• Try it:
Convert the records starting at the line containing "right hip: (487, 384, -10)" and ending at the line containing "right elbow: (532, 346, -11)" into a two-column CSV with columns named keypoint and coordinates. Give one row per record, with each field quoted and any line breaks replaced by spaces.

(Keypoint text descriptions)
┌──

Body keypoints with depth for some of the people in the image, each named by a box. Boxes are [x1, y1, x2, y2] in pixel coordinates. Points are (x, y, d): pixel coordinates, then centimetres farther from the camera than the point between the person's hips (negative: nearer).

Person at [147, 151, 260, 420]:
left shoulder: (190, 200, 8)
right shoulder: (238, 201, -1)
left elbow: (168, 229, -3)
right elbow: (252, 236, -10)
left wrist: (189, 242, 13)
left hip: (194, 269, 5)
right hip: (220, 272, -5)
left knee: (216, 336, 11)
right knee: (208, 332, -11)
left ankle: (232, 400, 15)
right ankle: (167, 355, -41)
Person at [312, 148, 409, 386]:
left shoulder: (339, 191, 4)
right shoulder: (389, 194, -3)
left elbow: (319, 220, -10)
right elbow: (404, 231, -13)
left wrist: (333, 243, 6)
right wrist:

└──
┌──

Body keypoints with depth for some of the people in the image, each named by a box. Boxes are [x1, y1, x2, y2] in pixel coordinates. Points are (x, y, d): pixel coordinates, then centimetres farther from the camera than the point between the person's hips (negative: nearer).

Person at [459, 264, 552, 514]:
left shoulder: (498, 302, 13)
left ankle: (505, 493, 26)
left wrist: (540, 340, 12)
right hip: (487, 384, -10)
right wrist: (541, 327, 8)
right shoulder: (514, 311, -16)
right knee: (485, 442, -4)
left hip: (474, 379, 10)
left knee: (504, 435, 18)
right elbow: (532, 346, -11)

└──

• Finished task:
keypoint,coordinates
"right hip:","(487, 384, -10)"
"right wrist:","(541, 327, 8)"
"right shoulder:","(514, 311, -16)"
"right knee:","(485, 442, -4)"
"left hip:","(474, 379, 10)"
"left knee:","(504, 435, 18)"
"right elbow:","(532, 346, -11)"